A mention must go to Melanie Clark who played Cleopatra. She was as enchanting as she was brilliant. Slipping like a glove into a complex role, she was by far not only the best actor, but also one of the few characters who never stumbled over lines, seeming natural and fluid. Her costumes did nothing but emphasise her power and grace. At the end of the okay she handled the live snake far better than I feel most would have done! She seemed to be one of the few characters who actually understood what they were saying, with exception to Chris Yates, who played Enobarbus. In some ways I feel he stole the show from Antony - his acting was believable and he portrayed the character well. His death scene was one that wasn't clumsy like the rest.

Regarding the casting of the show, I felt that all the right people were there and they were good actors, but at the same time I felt they were in the wrong parts. It is quite confusing, and many of the audience members pointed it out. I felt Antony, although a good actor, was also quite confusing.

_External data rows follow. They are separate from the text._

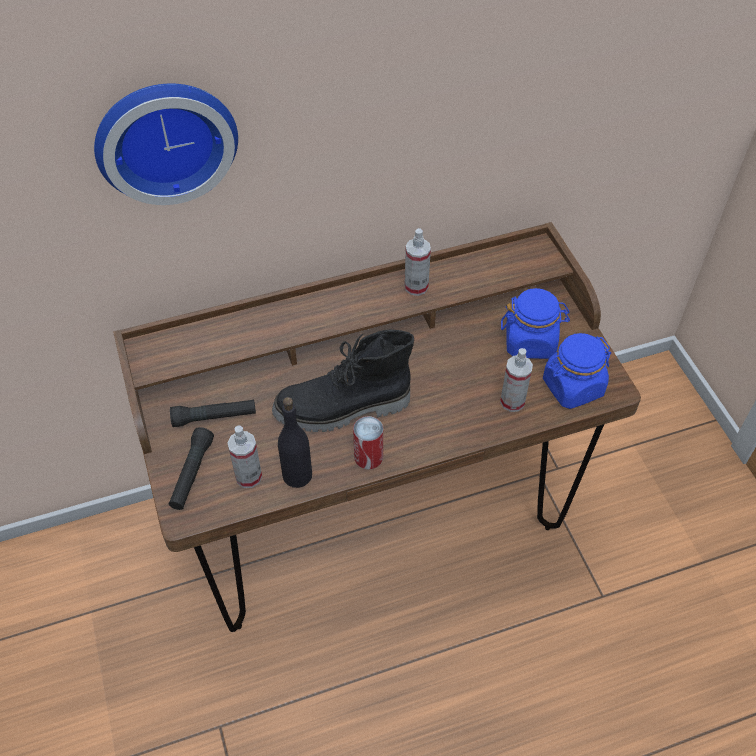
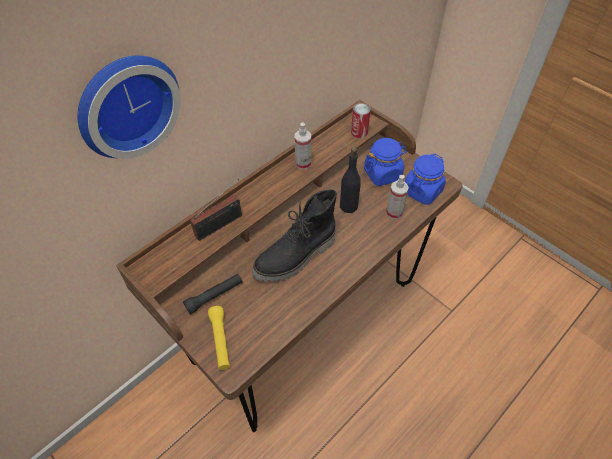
camera: 25 degrees left, 0 degrees up
black flashlight [168,427,214,510] -> yellow flashlight [208,306,230,370]
spray bottle [227,426,262,488] -> none
black bottle [278,397,312,488] -> black bottle moved to [340,147,361,213]
can [353,416,383,469] -> can moved to [351,103,371,138]
none -> radio [190,179,242,241]

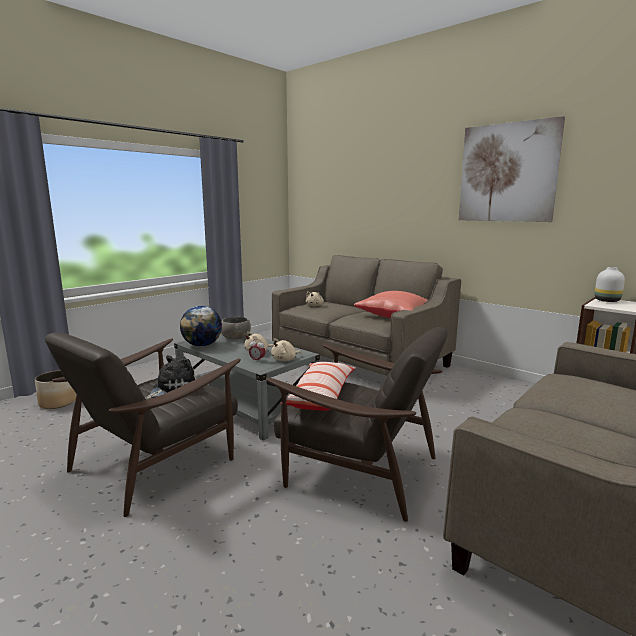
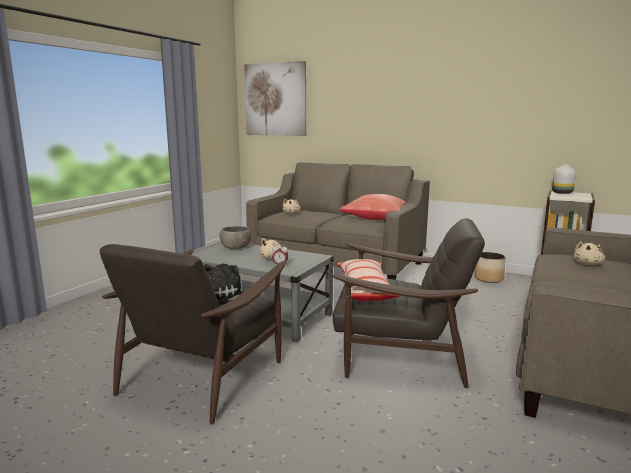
camera: 15 degrees left, 0 degrees up
planter [35,370,76,409] -> planter moved to [474,252,506,283]
globe [180,306,222,346] -> none
beige plush toy [271,338,301,361] -> beige plush toy moved to [574,242,605,265]
picture [459,116,565,222] -> picture moved to [244,61,306,136]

It wasn't clear how we should react to him and his behaviour towards Cleopatra was at times sleazy and ill-befitting. He stumbled over the text, seeming to want to get it all out whilst not really understanding the intonation behind the words.

On other aspects to the production, I'm not entirely sure where this play was supposed to be set, and I'm not sure the director does either. The music, costumes and props didn't match any specific era. Mostly, the sound failed to enhance the scene and at times was comical. The costumes were good at defining which army the characters belonged to but was ill-fitting to the time set by props. The acting on a whole was engaging, but the movement was clumsy and diction was lost in mangled Shakespeare. Characters left the stage before their speech was finished, meaning we lost those pivotal lines that close a Shakespeare speech.

The set design was interesting and fitting to the action, though the scene changers were a little clumsy. The lighting was good at setting the place of action; the orangey glow of Egypt was near perfect. I feel this adaptation scratches the surface of the play, and at times delving deeper as Cleopatra takes to the stage, but on a whole, a little clumsy. This production is worth seeing if you are a Shakespeare fan, but be wary if you are not, as you may find this play hard to follow.